Report - Increasing Entrepreneurship is a Key to Lowering Poverty Rates
A new report by the Goldwater Institute points to a "strong connection between a state's rate of entrepreneurship and declines in poverty"--put simply, more entrepreneurs equals less poverty.
Released by the Goldwater Institute, Increasing Entrepreneurship is a Key to Lowering Poverty Rates, explores the relationship between entrepreneurs and statewide poverty. Goldwater Institute Senior Economist Stephen Slivinski finds that for every one-percentage point increase in the average rate of state entrepreneurship there is a two percent drop in the average state’s poverty rate. A drop of this magnitude means thousands of families are lifted out of poverty.
“Thousands of Americans are waiting to live their dream, create their own livelihoods, and build their community through entrepreneurial pursuits,” says Slivinski. “Unfortunately, many can’t do that when they face onerous government barriers to entry.”
How can a state expand the opportunity for entrepreneurs to start working? Slivinski gives policymakers two simple guidelines to promote entrepreneurial activity in their state; lower taxes and reduce regulatory barriers.
Slivinski’s analysis of federal data found that lower taxes often correlate to higher rates of entrepreneurship. As Slivinski points out, in states with no state income tax, entrepreneurs make up roughly 21.7% of the workforce. In states with a state income tax, however, that rate drops to 19.6%.
Slivinski says a few small points make a big difference in a state’s economy. “If policymakers eliminated the state income tax and Arizona’s rate of entrepreneurship increased from where it is today, at 16%, to the national average for states with no income tax, that would mean more than 100,000 people would be starting businesses. Just imagine what that would do for our economy. Fostering entrepreneurship is the best jobs program the state could ever pursue.”
On top of taxes, regulatory barriers also stop low-income people from becoming entrepreneurs. Licensing laws, high permitting fees, and other government requirements have been shown to limit the number of entrepreneurs who can afford to start their businesses and hire employees.
During America’s last economic boom from 2001 to 2007, Arizona’s poverty rate dropped roughly 2%, while some states enjoyed declines greater than 30%. Even though all states are subject to the same policies under the federal government, they can still focus on shaping their own policies at home to foster growth and combat poverty.

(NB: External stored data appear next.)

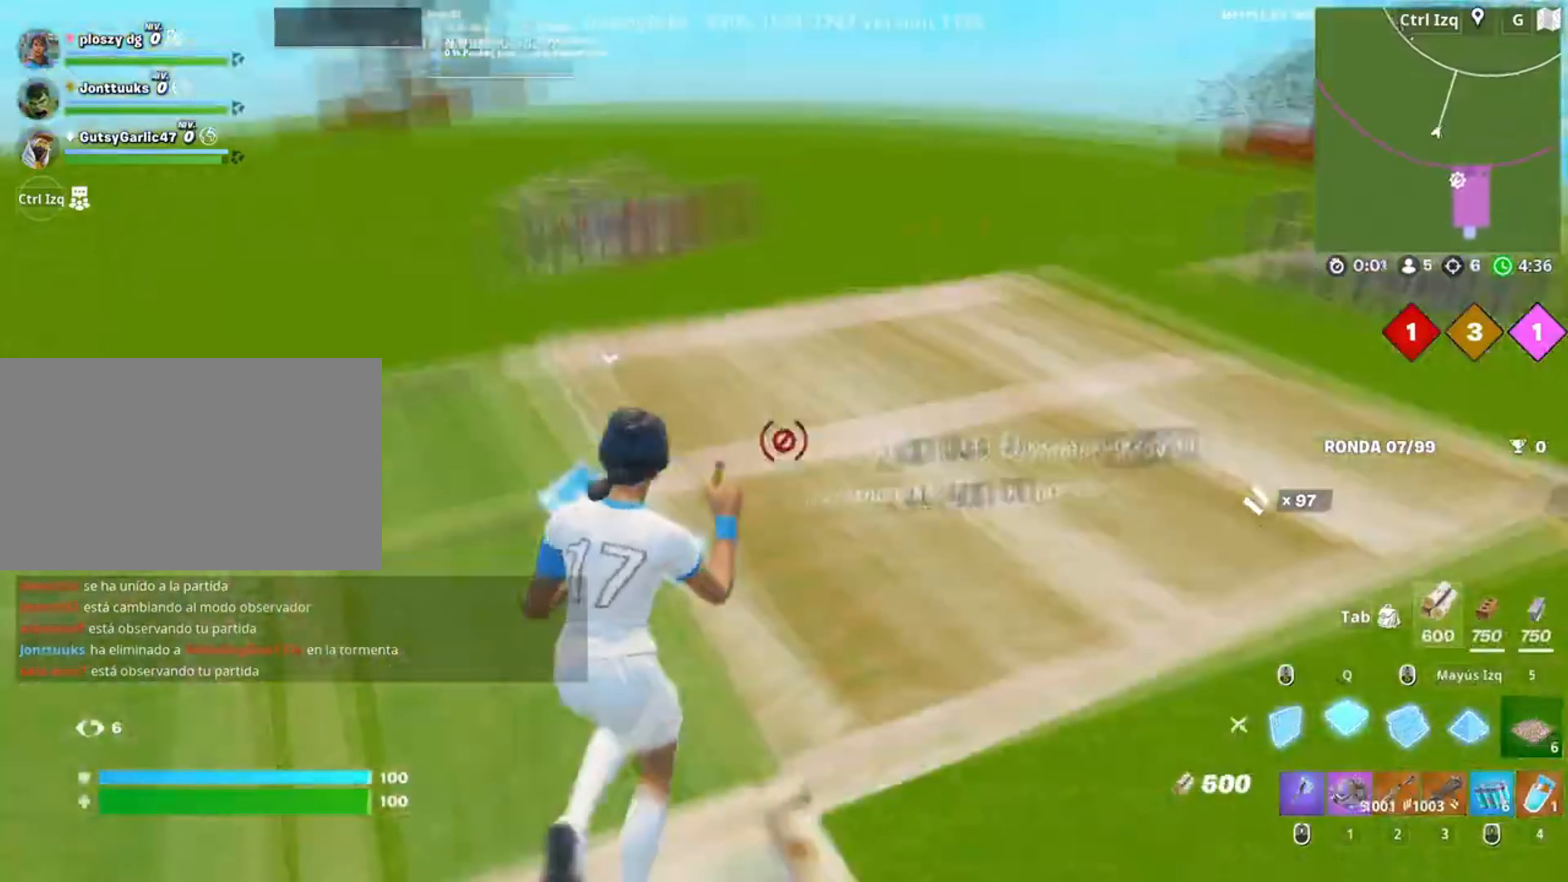
{"keys": ["w"], "mouse": [], "events": [[117, "1", "down"], [117, "mouse_left", "up"], [217, "1", "up"], [283, "d", "down"], [450, "d", "up"]]}
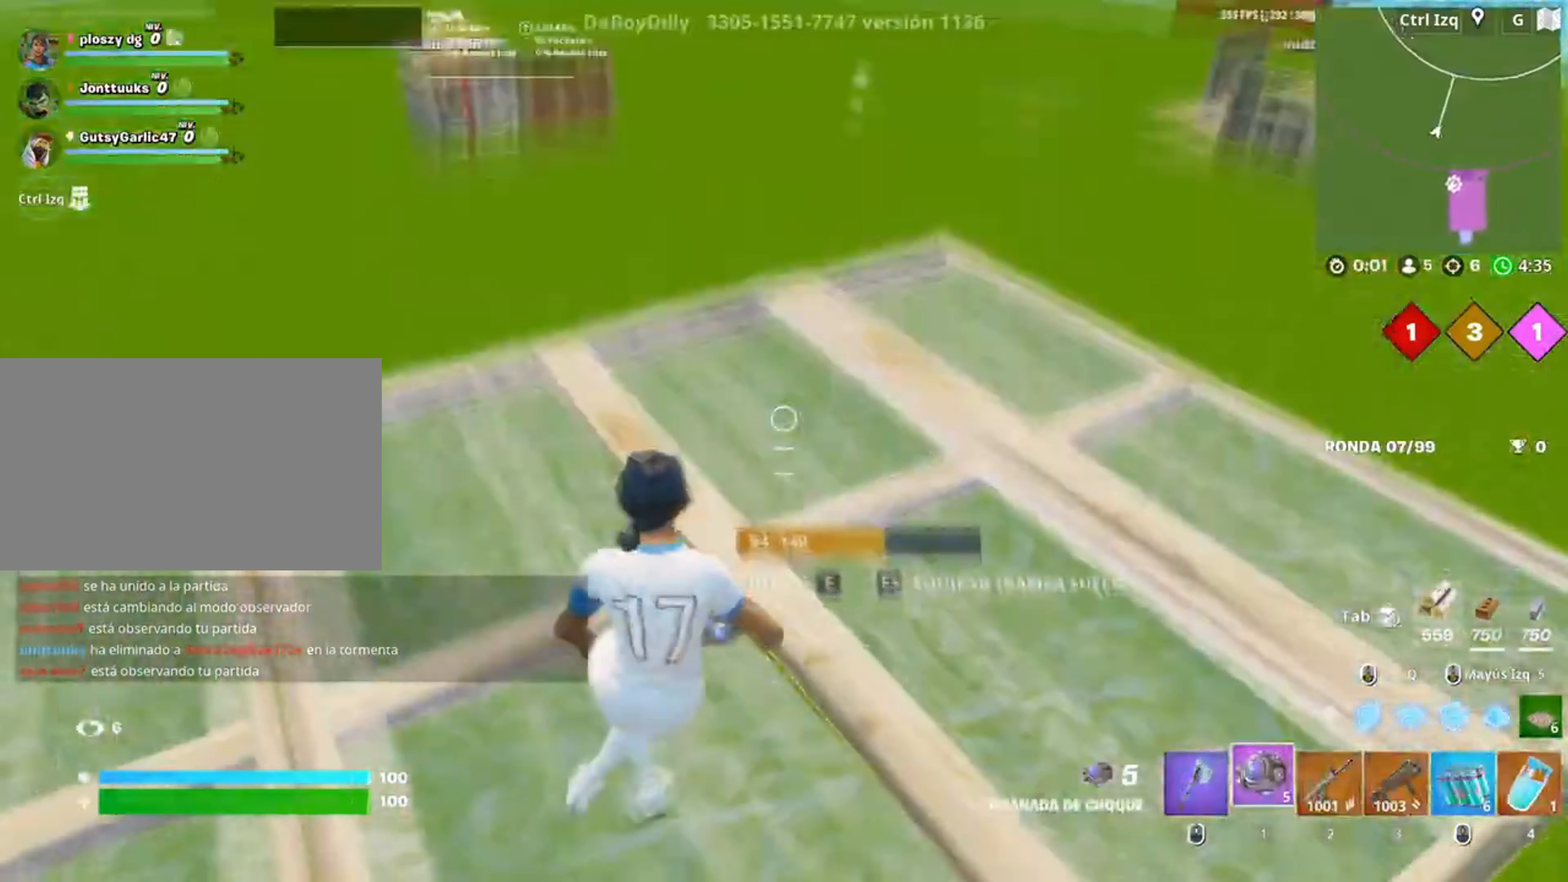
{"keys": ["w"], "mouse": [], "events": [[83, "mouse_left", "down"], [117, "mouse_left", "up"]]}
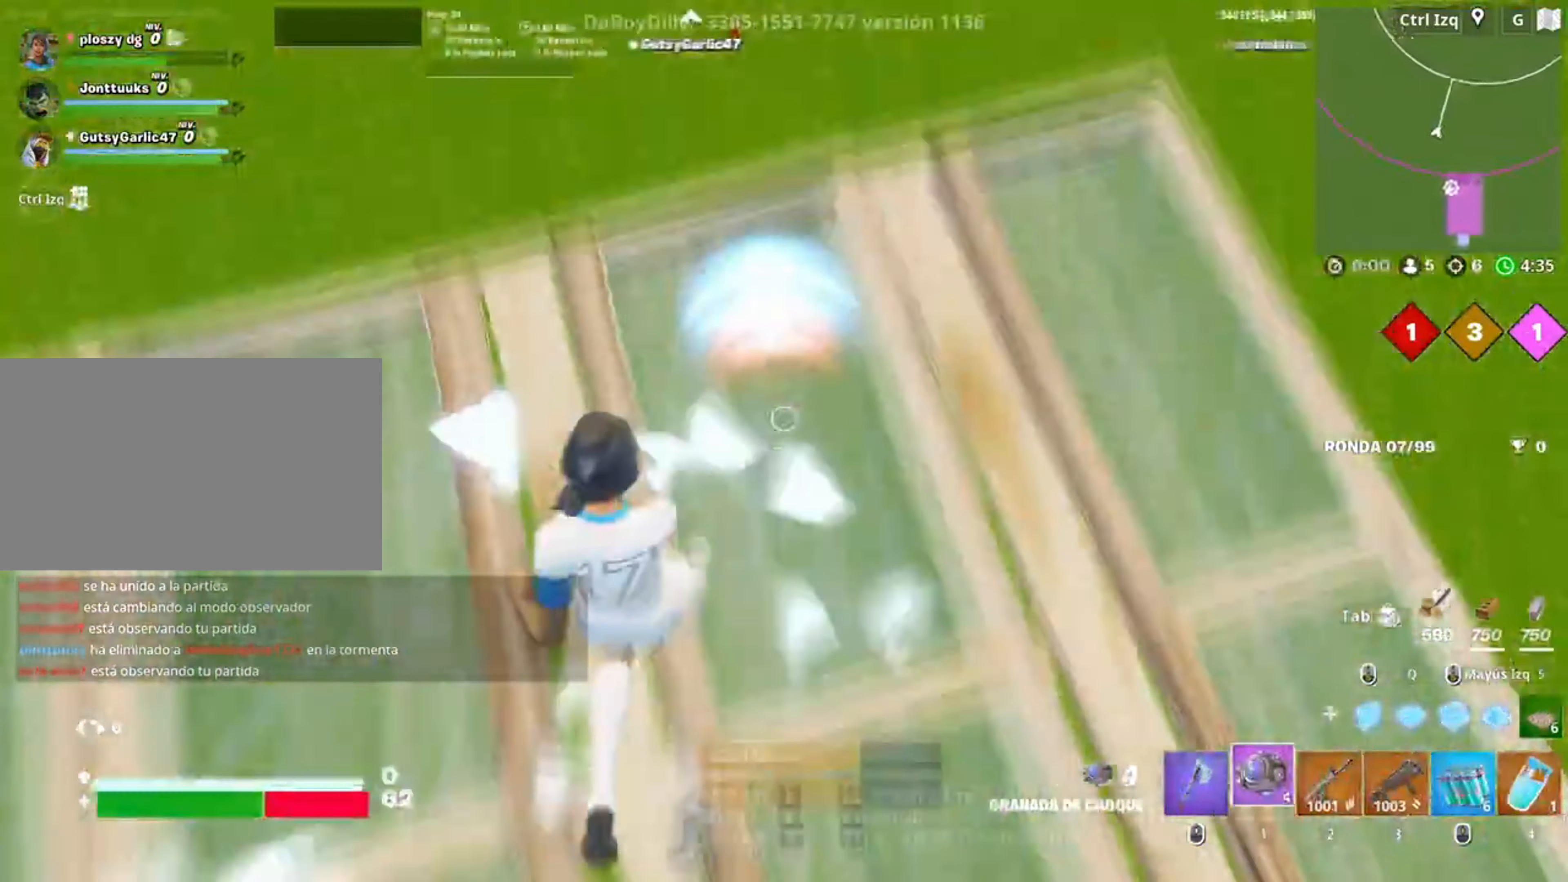
{"keys": ["w"], "mouse": [], "events": [[50, "d", "down"], [283, "d", "up"]]}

“Differences in how well states do at reducing poverty are not random; each state pursues different policies and some are proven to work better than others,” Slivinski concludes. “Arizona policymakers should approach fostering entrepreneurship as an anti-poverty program. Arizona can continue to pursue specific industries and the jobs associated with them, but growing our own crop of tens of thousands of new business owners should be at the top of the priority list. Arizona should strive to become known nationwide as the ‘Entrepreneurship State’.”